时间:2014-12-02 20:53:40

标签: regex capture-group

我有一个看起来像这样的文件......

"1234567123456","V","0","0","BLAH","BLAH","BLAH","BLAH"
"1234567123456","D","TEST1 "
"1234567123456","D","TEST 2~TEST3"
"1234567123456","R","TEST4~TEST5"
"1234567123457","V","0","0","BLAH","BLAH","BLAH","BLAH"
"1234567123457","D","TEST 6"
"1234567123457","D","TEST7"
"1234567123457","R","TEST 8~TEST9~TEST,10"

我试图做的就是解析D和R线。在这种情况下,〜用作分隔符。所以最终结果将是......
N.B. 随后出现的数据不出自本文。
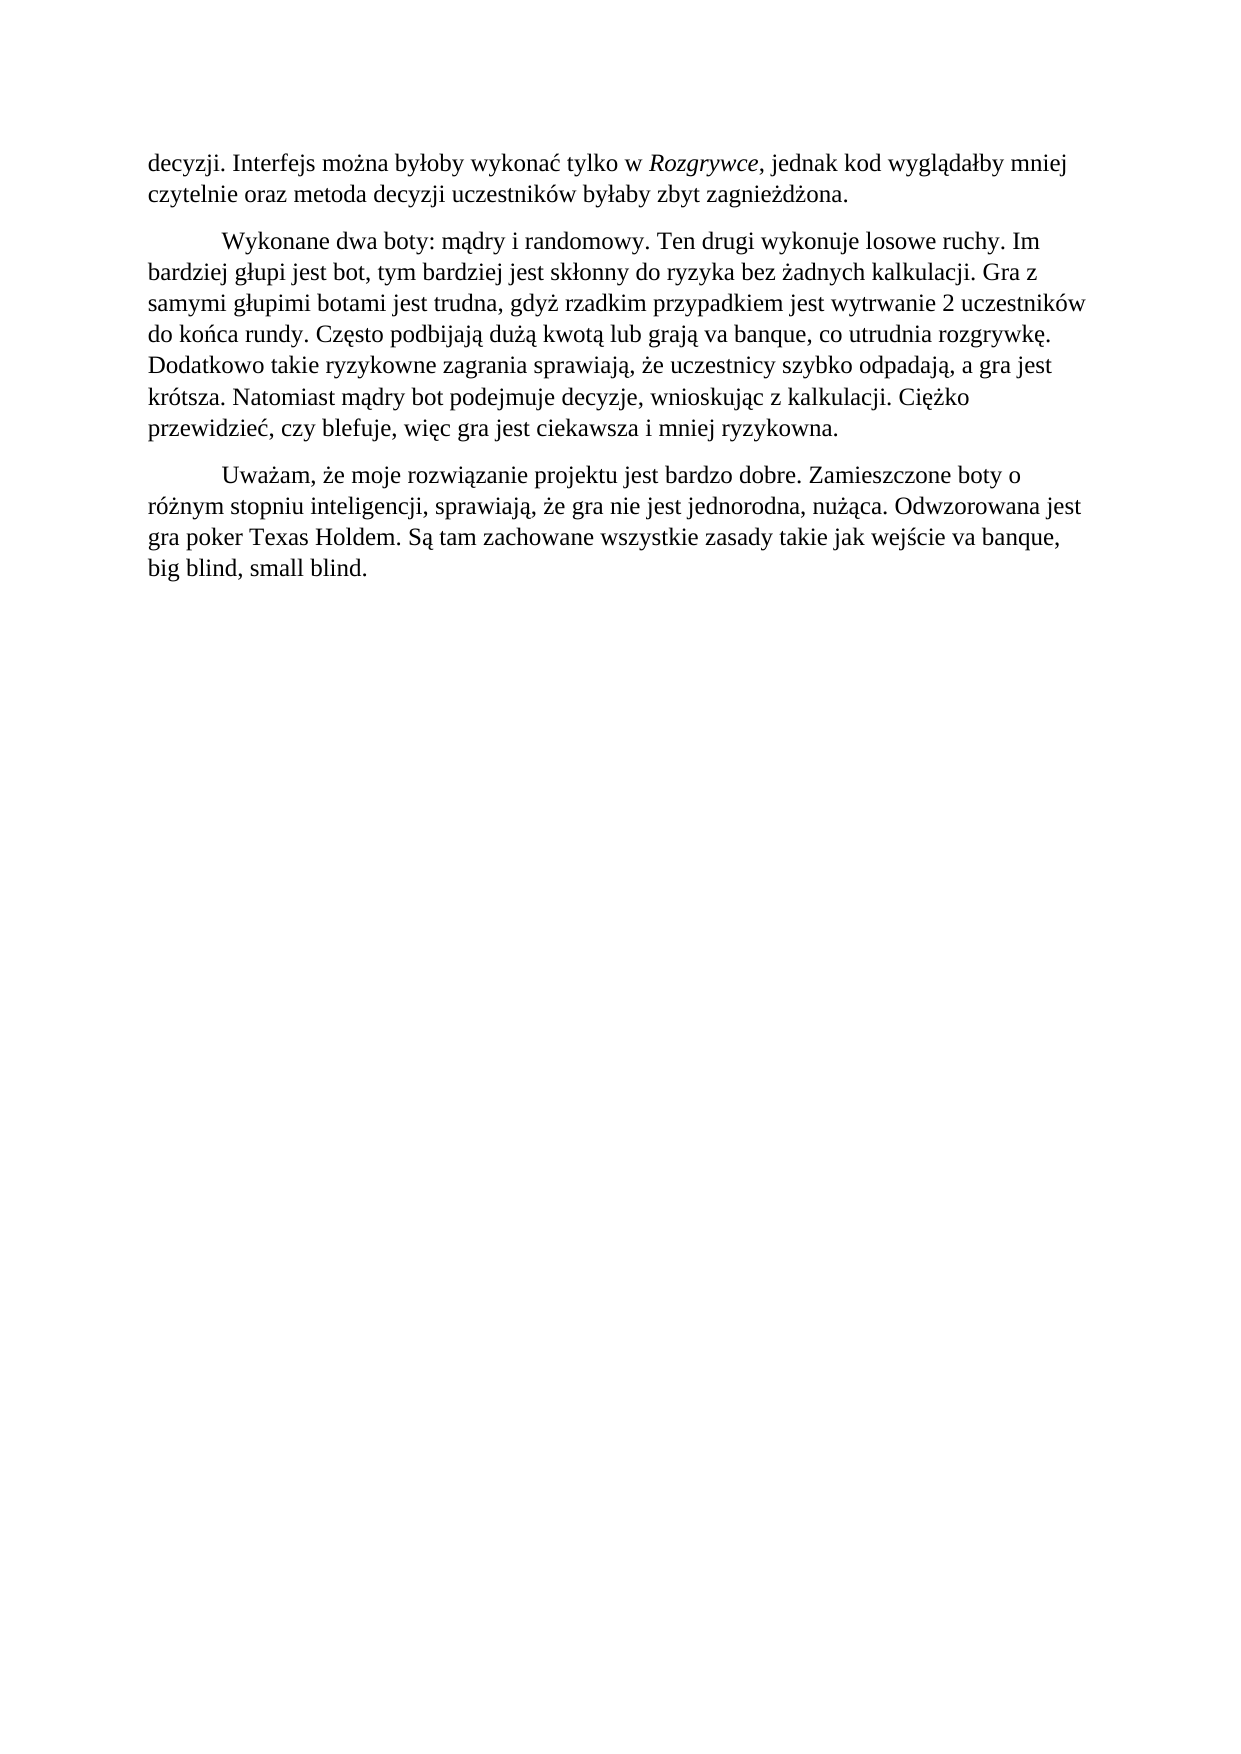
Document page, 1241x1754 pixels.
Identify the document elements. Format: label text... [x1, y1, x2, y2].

text Uważam, że moje rozwiązanie projektu jest bardzo dobre. Zamieszczone boty o różnym stopniu inteligencji, sprawiają, że gra nie jest jednorodna, nużąca. Odwzorowana jest gra poker Texas Holdem. Są tam zachowane wszystkie zasady takie jak wejście va banque, big blind, small blind. [148, 460, 1093, 582]
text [148, 148, 1093, 207]
text Wykonane dwa boty: mądry i randomowy. Ten drugi wykonuje losowe ruchy. Im bardziej głupi jest bot, tym bardziej jest skłonny do ryzyka bez żadnych kalkulacji. Gra z samymi głupimi botami jest trudna, gdyż rzadkim przypadkiem jest wytrwanie 2 uczestników do końca rundy. Często podbijają dużą kwotą lub grają va banque, co utrudnia rozgrywkę. Dodatkowo takie ryzykowne zagrania sprawiają, że uczestnicy szybko odpadają, a gra jest krótsza. Natomiast mądry bot podejmuje decyzje, wnioskując z kalkulacji. Ciężko przewidzieć, czy blefuje, więc gra jest ciekawsza i mniej ryzykowna. [148, 226, 1093, 441]
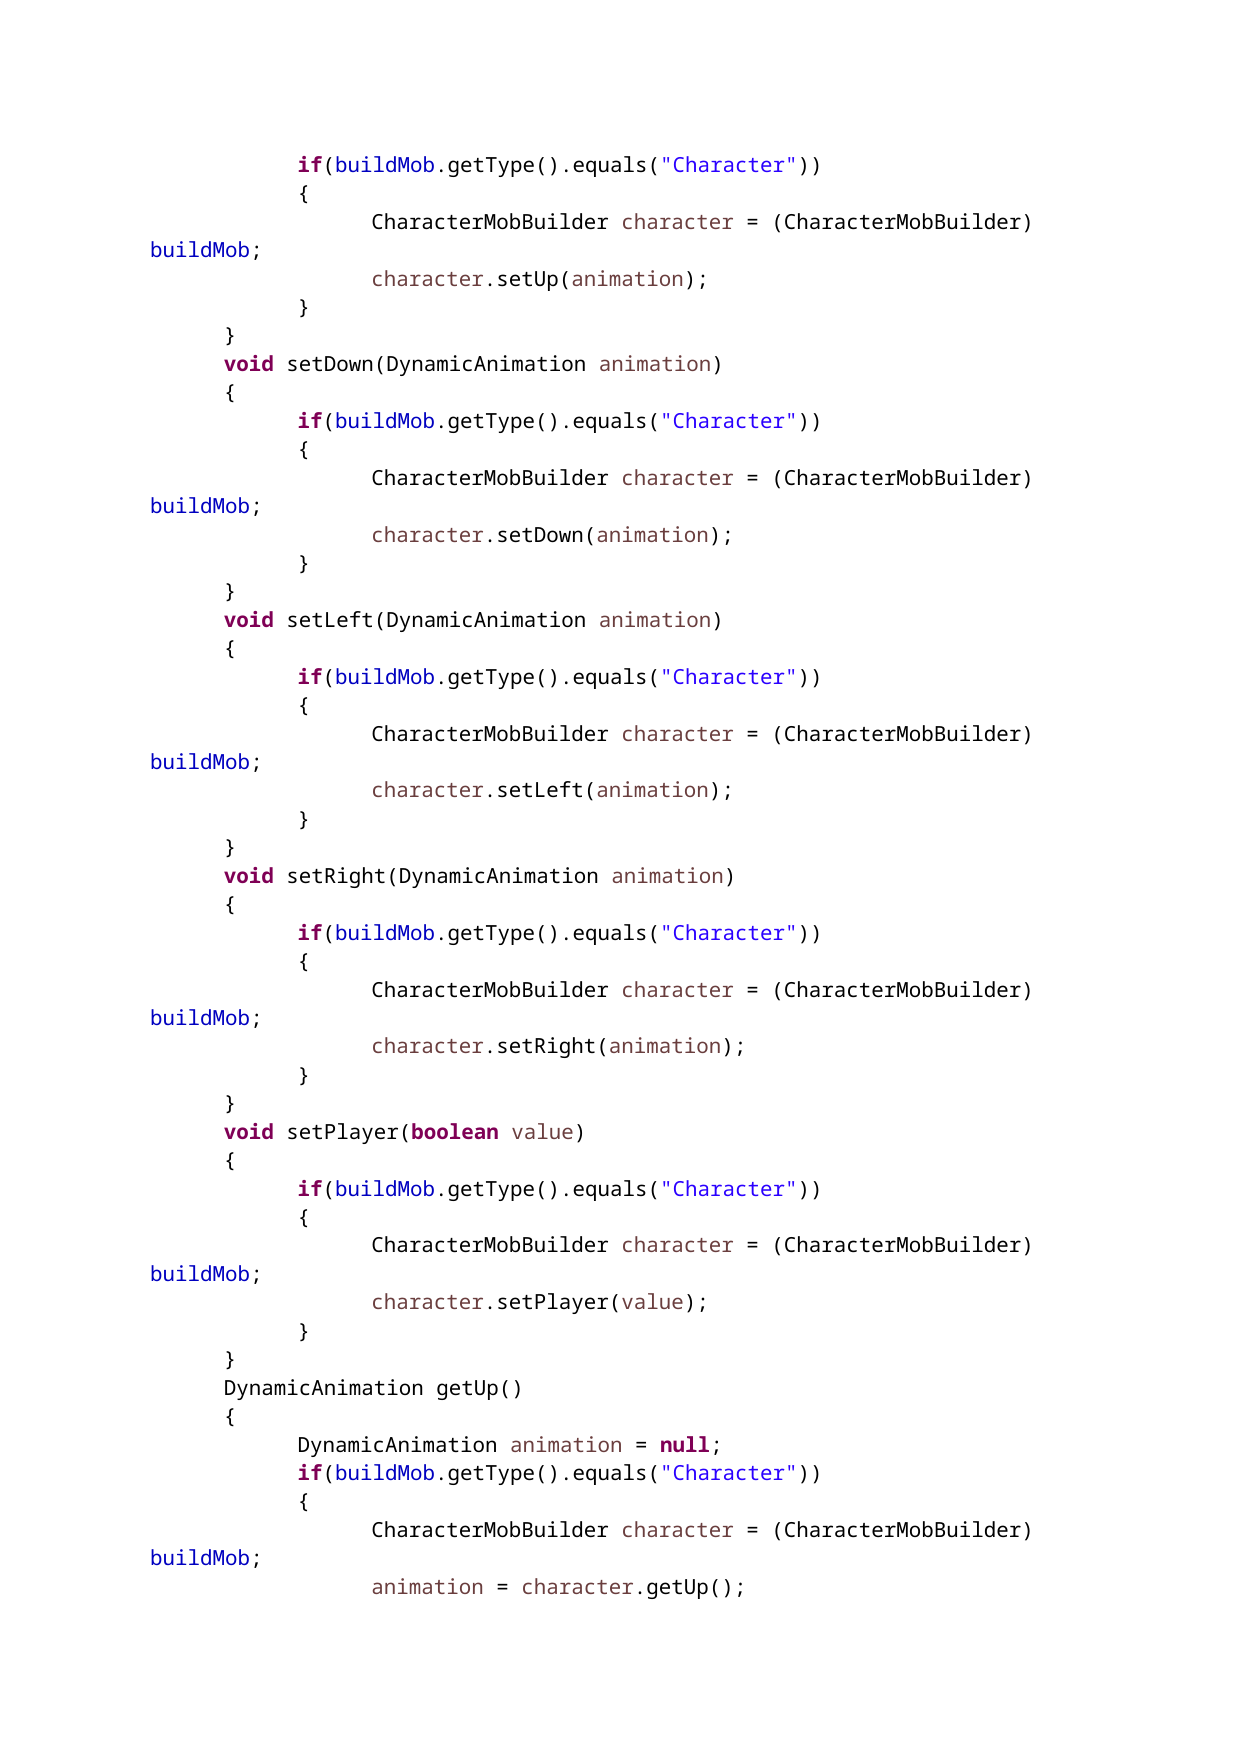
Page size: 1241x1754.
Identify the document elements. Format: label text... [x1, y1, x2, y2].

text { [150, 946, 1090, 975]
text if(buildMob.getType().equals("Character")) [150, 1174, 1090, 1202]
text } [150, 321, 1090, 349]
text { [150, 633, 1090, 662]
text } [150, 292, 1090, 321]
text character.setPlayer(value); [150, 1287, 1090, 1316]
text void setLeft(DynamicAnimation animation) [150, 605, 1090, 633]
text CharacterMobBuilder character = (CharacterMobBuilder) buildMob; [150, 719, 1090, 776]
text if(buildMob.getType().equals("Character")) [150, 662, 1090, 690]
text { [150, 1202, 1090, 1231]
text { [150, 377, 1090, 406]
text if(buildMob.getType().equals("Character")) [150, 918, 1090, 946]
text { [150, 1401, 1090, 1430]
text character.setDown(animation); [150, 520, 1090, 548]
text character.setLeft(animation); [150, 776, 1090, 804]
text } [150, 1060, 1090, 1088]
text } [150, 1344, 1090, 1373]
text CharacterMobBuilder character = (CharacterMobBuilder) buildMob; [150, 1231, 1090, 1287]
text void setPlayer(boolean value) [150, 1117, 1090, 1145]
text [150, 1458, 1090, 1487]
text } [150, 1316, 1090, 1344]
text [150, 150, 1090, 178]
text { [150, 178, 1090, 207]
text DynamicAnimation animation = null; [150, 1430, 1090, 1458]
text { [150, 1145, 1090, 1174]
text animation = character.getUp(); [150, 1572, 1090, 1600]
text CharacterMobBuilder character = (CharacterMobBuilder) buildMob; [150, 975, 1090, 1032]
text { [150, 1487, 1090, 1515]
text } [150, 577, 1090, 605]
text void setRight(DynamicAnimation animation) [150, 861, 1090, 889]
text } [150, 1088, 1090, 1117]
text CharacterMobBuilder character = (CharacterMobBuilder) buildMob; [150, 463, 1090, 520]
text void setDown(DynamicAnimation animation) [150, 349, 1090, 377]
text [150, 207, 1090, 264]
text character.setRight(animation); [150, 1032, 1090, 1060]
text { [150, 690, 1090, 719]
text { [150, 889, 1090, 918]
text { [150, 434, 1090, 463]
text } [150, 548, 1090, 577]
text if(buildMob.getType().equals("Character")) [150, 406, 1090, 434]
text character.setUp(animation); [150, 264, 1090, 292]
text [150, 1515, 1090, 1572]
text DynamicAnimation getUp() [150, 1373, 1090, 1401]
text } [150, 832, 1090, 861]
text } [150, 804, 1090, 832]
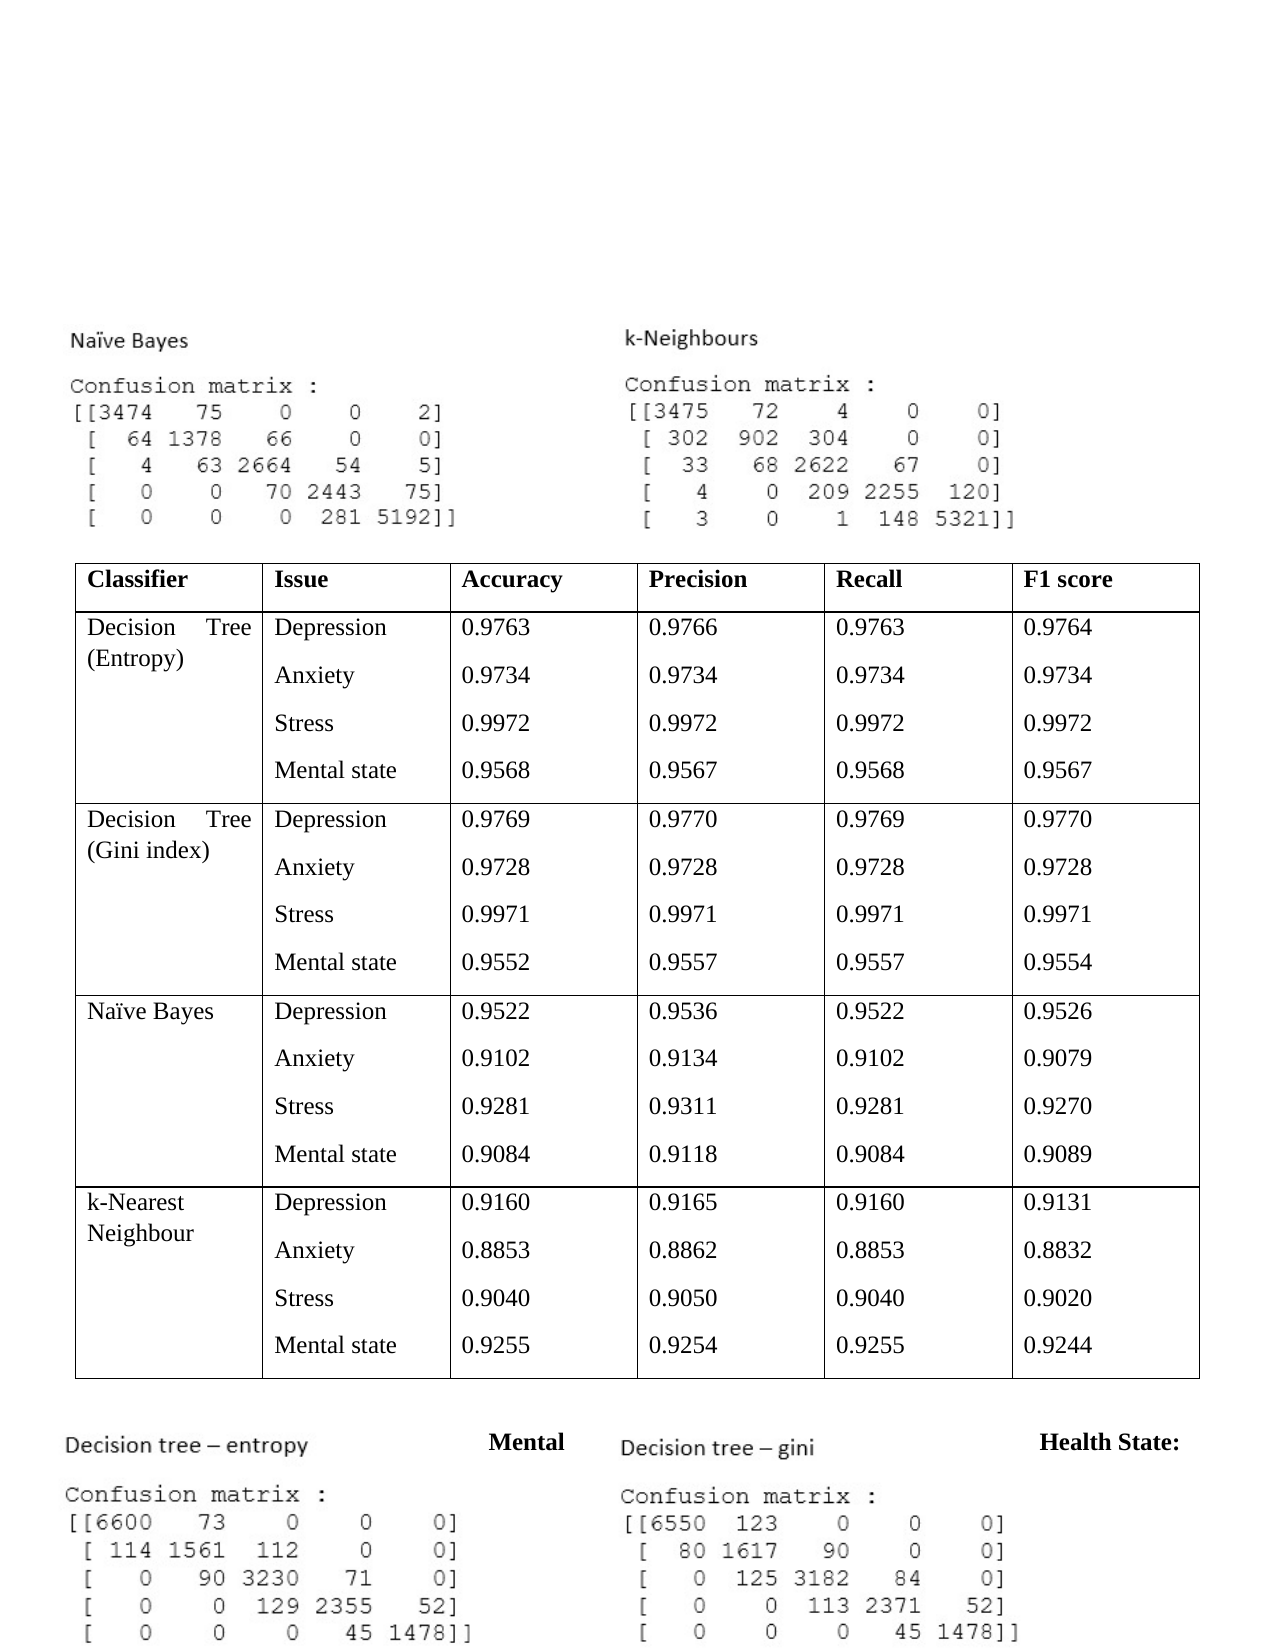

"1234567123456","V","0","0","BLAH","BLAH","BLAH","BLAH"
"1234567123456","D","TEST1 "
"1234567123456","D","TEST3"
"1234567123456","D","TEST3"
"1234567123456","R","TEST4"
"1234567123456","R","TEST5"
"1234567123457","V","0","0","BLAH","BLAH","BLAH","BLAH"
"1234567123457","D","TEST 6"
"1234567123457","D","TEST7"
"1234567123457","R","TEST 8"
"1234567123457","R","TEST9"
"1234567123457","R","TEST,10"

我在Textpad和Notepad ++等应用程序上使用正则表达式。我还没想出如何使用像 /.+/ g 这样的正则表达式,因为应用程序不喜欢正斜杠。所以我不认为我可以使用全局修饰符之类的东西。我目前有以下正则表达式...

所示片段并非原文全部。